VPA faculty commends the students for their efforts.

"The students have been engaged, which is really, really positive," said Thomas Sherman, a transmedia professor in VPA.

Diversity is a strength within an art school, but at times the many perspectives can make it difficult to speak with a cohesive voice, he said. He is excited about the way the students are interacting.

"There's good momentum," he said. "There is a sense of urgency in communicating."

Harris's town hall meetings might not continue on a weekly basis, but Harris wants them to continue on a regular basis.

Harris said the student government within VPA has not been active for the last few years. Students should meet on a regular basis to discuss concerns and give feedback, she said.

"We're a much stronger student voice together than separate as different schools," Harris said.

Within VPA, there are five different schools. Those include the School of Art and Design, the Department of Communication and Rhetorical Studies, the Department of Drama, the Setnor School of Music and the Department of Transmedia.

The town hall meetings have continued on a weekly basis. Harris uses the town hall meetings to get feedback from all the schools that she can bring to the advisory committee. Right now, the meetings are still about the dean search. The VPA faculty council selected Harris as the student representative on the advisory committee to Spina.

"We have different takes on things," Harris said.

But they agree on wanting to be a part of the dean search process and wanting to have their voices heard in their school, she said. So, they are working together.

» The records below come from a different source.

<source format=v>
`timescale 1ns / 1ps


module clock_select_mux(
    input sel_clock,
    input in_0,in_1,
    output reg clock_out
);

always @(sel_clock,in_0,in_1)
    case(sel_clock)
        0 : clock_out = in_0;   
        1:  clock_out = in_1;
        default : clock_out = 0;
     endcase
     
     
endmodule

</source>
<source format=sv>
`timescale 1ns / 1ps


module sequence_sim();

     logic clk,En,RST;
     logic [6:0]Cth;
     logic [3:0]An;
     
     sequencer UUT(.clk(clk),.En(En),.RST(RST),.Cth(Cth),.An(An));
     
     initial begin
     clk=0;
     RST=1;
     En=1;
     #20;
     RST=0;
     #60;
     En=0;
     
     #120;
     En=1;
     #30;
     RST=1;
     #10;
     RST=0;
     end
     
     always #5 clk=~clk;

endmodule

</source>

The students who meet also identify the problems they want to address in the future, she said. Issues students want addressed in the future include a lack of space and equipment.

"We have no space to work in. We have no space to exhibit," said Ann Hirsch, a first year transmedia graduate student and graduate student representative to the faculty. Hirsch said many schools within VPA want more space, including the School of Music and the Department of Transmedia.

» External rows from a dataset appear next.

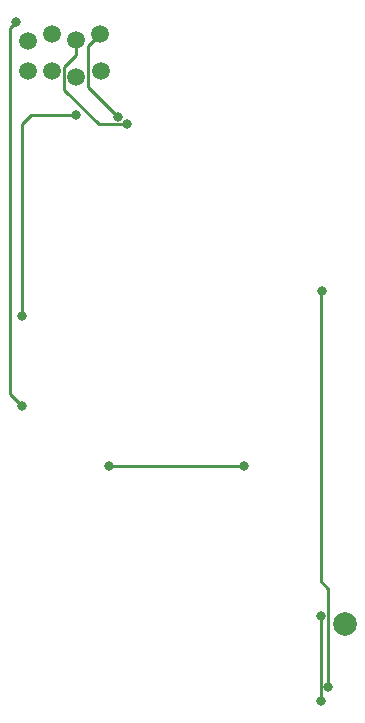
<source format=gbr>
%TF.GenerationSoftware,KiCad,Pcbnew,7.0.7*%
%TF.CreationDate,2023-10-06T13:44:46-06:00*%
%TF.ProjectId,pico_flatflex,7069636f-5f66-46c6-9174-666c65782e6b,rev?*%
%TF.SameCoordinates,Original*%
%TF.FileFunction,Copper,L2,Bot*%
%TF.FilePolarity,Positive*%
%FSLAX46Y46*%
G04 Gerber Fmt 4.6, Leading zero omitted, Abs format (unit mm)*
G04 Created by KiCad (PCBNEW 7.0.7) date 2023-10-06 13:44:46*
%MOMM*%
%LPD*%
G01*
G04 APERTURE LIST*
%TA.AperFunction,ComponentPad*%
%ADD10C,1.500000*%
%TD*%
%TA.AperFunction,ComponentPad*%
%ADD11C,2.000000*%
%TD*%
%TA.AperFunction,ViaPad*%
%ADD12C,0.800000*%
%TD*%
%TA.AperFunction,Conductor*%
%ADD13C,0.250000*%
%TD*%
G04 APERTURE END LIST*
D10*
%TO.P,REF\u002A\u002A,1*%
%TO.N,N/C*%
X22047200Y-98653600D03*
%TD*%
%TO.P,REF\u002A\u002A,1*%
%TO.N,N/C*%
X28194000Y-95504000D03*
%TD*%
%TO.P,REF\u002A\u002A,1*%
%TO.N,N/C*%
X26162000Y-95961200D03*
%TD*%
%TO.P,REF\u002A\u002A,1*%
%TO.N,N/C*%
X24130000Y-98653600D03*
%TD*%
%TO.P,REF\u002A\u002A,1*%
%TO.N,N/C*%
X22098000Y-96088200D03*
%TD*%
%TO.P,REF\u002A\u002A,1*%
%TO.N,N/C*%
X28244800Y-98628200D03*
%TD*%
D11*
%TO.P,REF\u002A\u002A,1*%
%TO.N,N/C*%
X48895000Y-145415000D03*
%TD*%
D10*
%TO.P,REF\u002A\u002A,1*%
%TO.N,N/C*%
X24130000Y-95504000D03*
%TD*%
%TO.P,REF\u002A\u002A,1*%
%TO.N,N/C*%
X26162000Y-99136200D03*
%TD*%
D12*
%TO.N,*%
X46863000Y-151968200D03*
X46863000Y-144780000D03*
X29718000Y-102489000D03*
X30480000Y-103124000D03*
X21590000Y-127000000D03*
X28956000Y-132080000D03*
X21082000Y-94488000D03*
X40386000Y-132080000D03*
X26162000Y-102362000D03*
X47498000Y-150749000D03*
X46990000Y-117221000D03*
X21590000Y-119380000D03*
%TD*%
D13*
%TO.N,*%
X47498000Y-150749000D02*
X47498000Y-142468600D01*
X46863000Y-141833600D02*
X46863000Y-117348000D01*
X47498000Y-142468600D02*
X46863000Y-141833600D01*
X46863000Y-117348000D02*
X46990000Y-117221000D01*
X46863000Y-151968200D02*
X46863000Y-144780000D01*
X29718000Y-102489000D02*
X27178000Y-99949000D01*
X27178000Y-99949000D02*
X27178000Y-96520000D01*
X27178000Y-96520000D02*
X28194000Y-95504000D01*
X30480000Y-103124000D02*
X28067000Y-103124000D01*
X28067000Y-103124000D02*
X25146000Y-100203000D01*
X25146000Y-98298000D02*
X26162000Y-97282000D01*
X26162000Y-97282000D02*
X26162000Y-95961200D01*
X25146000Y-100203000D02*
X25146000Y-98298000D01*
X20574000Y-94996000D02*
X20574000Y-125984000D01*
X21082000Y-94488000D02*
X20574000Y-94996000D01*
X20574000Y-125984000D02*
X21590000Y-127000000D01*
X22352000Y-102362000D02*
X26162000Y-102362000D01*
X28956000Y-132080000D02*
X40386000Y-132080000D01*
X21590000Y-119380000D02*
X21590000Y-103124000D01*
X21590000Y-103124000D02*
X22352000Y-102362000D01*
%TD*%
M02*

</source>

Uniting the school around these issues seemed like a good idea to Hirsch.

"I'm trying to get the information out to students - this does affect you," Hirsch said.

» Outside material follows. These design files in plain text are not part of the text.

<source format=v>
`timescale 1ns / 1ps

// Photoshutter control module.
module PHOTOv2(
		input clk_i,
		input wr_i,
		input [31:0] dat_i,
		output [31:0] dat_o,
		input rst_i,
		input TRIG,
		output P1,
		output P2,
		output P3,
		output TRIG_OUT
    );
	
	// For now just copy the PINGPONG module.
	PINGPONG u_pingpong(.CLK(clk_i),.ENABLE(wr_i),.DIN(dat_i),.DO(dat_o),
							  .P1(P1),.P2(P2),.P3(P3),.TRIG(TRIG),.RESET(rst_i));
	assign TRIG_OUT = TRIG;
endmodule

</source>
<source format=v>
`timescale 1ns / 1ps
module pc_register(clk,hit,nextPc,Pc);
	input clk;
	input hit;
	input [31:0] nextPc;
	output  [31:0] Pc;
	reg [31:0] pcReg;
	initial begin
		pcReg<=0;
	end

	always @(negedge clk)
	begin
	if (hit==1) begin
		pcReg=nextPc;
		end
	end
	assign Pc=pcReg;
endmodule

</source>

Alec Sim, chair of the Student Association's board of elections and membership, has attended all of Harris's town hall meetings. Sim, a sophomore economics and finance major, acts as a liason between SA and VPA.

SA's slogan is "defender of the students," so it makes sense to support the students of VPA, he said.

"We make sure we look out for the students' best interests," Sim said.

So far, SA has not formally drafted a resolution supporting Harris. But having Sim act as a liason, SA is making sure it is staying up-to-date with what is happening, Sim said.

For Harris, the next step is making sure any concerns are legitimate.

"The students are interested intellectually - not just to complain," Harris said.

There needs to be real evidence and data to show faculty, administration, parents and media, Harris said. The students are also looking at other colleges and universities as examples so they can offer solutions to the problems they have found, she said.

"We're not doing this to be arbitrarily confrontational," Harris said. "We're not just complaining."

The students care about the future of the school.

"Because of the nature of creating and being an artist, if you're doing it well, you're allowing yourself to share a lot of yourself with your fellow students and professors," Harris said. "Ultimately we all have the same goal - that we all have the best educational experience."